Embodiments of the methods and systems are described below with reference to block diagrams and flowchart illustrations of methods, systems, apparatuses, and computer program products. It will be understood that each block of the block diagrams and flowchart illustrations, and combinations of blocks in the block diagrams and flowchart illustrations, respectively, may be implemented by computer program instructions. These computer program instructions may be loaded on a general-purpose computer, special-purpose computer, or other programmable data processing apparatus to produce a machine, such that the instructions which execute on the computer or other programmable data processing apparatus create a means for implementing the functions specified in the flowchart block or blocks.

These computer program instructions may also be stored in a computer-readable memory that may direct a computer or other programmable data processing apparatus to function in a particular manner, such that the instructions stored in the computer-readable memory produce an article of manufacture including computer-readable instructions for implementing the function specified in the flowchart block or blocks. The computer program instructions may also be loaded onto a computer or other programmable data processing apparatus to cause a series of operational steps to be performed on the computer or other programmable apparatus to produce a computer-implemented process such that the instructions that execute on the computer or other programmable apparatus provide steps for implementing the functions specified in the flowchart block or blocks.

The various features and processes described above may be used independently of one another or may be combined in various ways. All possible combinations and sub-combinations are intended to fall within the scope of this disclosure. In addition, certain methods or process blocks may be omitted in some implementations.
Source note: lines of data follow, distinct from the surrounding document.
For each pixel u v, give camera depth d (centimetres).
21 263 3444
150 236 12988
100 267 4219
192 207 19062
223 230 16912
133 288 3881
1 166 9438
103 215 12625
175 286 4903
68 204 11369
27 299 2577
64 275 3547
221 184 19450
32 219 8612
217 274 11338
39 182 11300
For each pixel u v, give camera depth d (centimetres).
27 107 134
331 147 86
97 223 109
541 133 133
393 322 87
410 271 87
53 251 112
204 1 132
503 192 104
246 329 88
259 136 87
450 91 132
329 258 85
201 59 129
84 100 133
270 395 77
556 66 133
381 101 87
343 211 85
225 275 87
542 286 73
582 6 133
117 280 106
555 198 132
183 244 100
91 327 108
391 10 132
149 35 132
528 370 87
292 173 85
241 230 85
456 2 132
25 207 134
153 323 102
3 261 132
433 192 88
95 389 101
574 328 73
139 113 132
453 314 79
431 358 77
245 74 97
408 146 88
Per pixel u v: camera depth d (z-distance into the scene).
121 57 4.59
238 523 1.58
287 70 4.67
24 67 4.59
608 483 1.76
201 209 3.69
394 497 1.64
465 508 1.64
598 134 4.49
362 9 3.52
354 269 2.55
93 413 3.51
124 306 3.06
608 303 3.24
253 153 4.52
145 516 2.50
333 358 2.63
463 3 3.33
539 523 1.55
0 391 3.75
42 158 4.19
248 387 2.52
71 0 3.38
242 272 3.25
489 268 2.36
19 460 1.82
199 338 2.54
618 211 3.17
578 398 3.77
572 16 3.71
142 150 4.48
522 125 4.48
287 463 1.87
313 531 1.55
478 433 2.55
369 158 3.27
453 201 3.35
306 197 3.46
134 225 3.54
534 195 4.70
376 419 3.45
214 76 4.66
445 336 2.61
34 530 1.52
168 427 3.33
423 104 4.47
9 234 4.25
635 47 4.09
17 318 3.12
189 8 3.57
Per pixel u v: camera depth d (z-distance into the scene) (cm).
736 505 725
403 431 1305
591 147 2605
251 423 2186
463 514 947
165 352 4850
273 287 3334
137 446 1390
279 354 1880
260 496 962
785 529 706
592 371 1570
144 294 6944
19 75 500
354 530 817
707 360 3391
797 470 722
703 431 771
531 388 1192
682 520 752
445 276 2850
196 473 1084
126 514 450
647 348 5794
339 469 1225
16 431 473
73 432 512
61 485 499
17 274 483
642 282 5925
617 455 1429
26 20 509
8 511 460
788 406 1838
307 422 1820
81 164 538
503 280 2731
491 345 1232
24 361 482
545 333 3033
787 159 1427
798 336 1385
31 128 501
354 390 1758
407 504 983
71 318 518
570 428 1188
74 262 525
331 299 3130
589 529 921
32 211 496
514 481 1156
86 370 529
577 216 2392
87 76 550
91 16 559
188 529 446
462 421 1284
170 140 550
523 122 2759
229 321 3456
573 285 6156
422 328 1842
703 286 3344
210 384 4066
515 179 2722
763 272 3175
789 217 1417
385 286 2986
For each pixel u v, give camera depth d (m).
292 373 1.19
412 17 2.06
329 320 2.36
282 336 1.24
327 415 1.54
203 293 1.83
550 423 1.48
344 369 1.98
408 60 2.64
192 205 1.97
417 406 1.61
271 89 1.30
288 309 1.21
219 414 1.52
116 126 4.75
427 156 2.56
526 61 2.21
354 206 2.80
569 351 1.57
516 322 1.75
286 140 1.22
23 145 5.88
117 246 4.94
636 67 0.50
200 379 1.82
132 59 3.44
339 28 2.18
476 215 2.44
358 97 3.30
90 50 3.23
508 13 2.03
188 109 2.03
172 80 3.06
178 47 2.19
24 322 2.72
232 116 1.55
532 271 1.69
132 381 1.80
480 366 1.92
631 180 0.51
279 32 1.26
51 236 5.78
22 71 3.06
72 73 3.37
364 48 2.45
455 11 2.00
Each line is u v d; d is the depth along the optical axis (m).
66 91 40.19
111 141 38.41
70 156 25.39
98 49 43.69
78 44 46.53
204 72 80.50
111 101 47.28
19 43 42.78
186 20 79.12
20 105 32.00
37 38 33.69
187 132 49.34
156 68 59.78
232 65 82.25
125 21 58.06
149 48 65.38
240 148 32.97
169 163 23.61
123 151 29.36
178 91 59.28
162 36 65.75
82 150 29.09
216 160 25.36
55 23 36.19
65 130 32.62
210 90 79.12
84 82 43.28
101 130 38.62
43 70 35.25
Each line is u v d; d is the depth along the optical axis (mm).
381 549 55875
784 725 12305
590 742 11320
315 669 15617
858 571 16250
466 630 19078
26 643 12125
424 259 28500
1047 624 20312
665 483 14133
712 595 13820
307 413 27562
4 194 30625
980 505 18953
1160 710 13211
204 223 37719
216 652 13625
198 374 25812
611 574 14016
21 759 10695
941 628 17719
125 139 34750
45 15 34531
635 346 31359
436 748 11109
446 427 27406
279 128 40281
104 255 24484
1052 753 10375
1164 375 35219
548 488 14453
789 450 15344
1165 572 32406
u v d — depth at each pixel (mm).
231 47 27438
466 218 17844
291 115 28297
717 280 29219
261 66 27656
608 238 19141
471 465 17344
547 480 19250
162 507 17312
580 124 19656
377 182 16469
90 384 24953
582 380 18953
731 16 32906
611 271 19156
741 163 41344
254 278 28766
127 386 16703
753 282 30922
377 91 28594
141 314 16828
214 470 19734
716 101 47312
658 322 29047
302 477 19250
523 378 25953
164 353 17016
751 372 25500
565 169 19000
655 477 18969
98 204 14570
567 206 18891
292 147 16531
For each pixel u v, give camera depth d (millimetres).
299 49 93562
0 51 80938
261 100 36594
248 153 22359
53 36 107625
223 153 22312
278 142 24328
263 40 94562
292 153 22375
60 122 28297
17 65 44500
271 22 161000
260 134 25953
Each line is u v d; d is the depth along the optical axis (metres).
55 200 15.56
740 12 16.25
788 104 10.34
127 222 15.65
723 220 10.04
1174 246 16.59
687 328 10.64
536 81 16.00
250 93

The methods and processes described herein are also not limited to any particular sequence, and the blocks or states relating thereto may be performed in other sequences that are appropriate. For example, described blocks or states may be performed in an order other than that specifically described, or multiple blocks or states may be combined in a single block or state. The example blocks or states may be performed in serial, in parallel, or in some other manner. Blocks or states may be added to or removed from the described example embodiments. The example systems and components described herein may be configured differently than described. For example, elements may be added to, removed from, or rearranged compared to the described example embodiments.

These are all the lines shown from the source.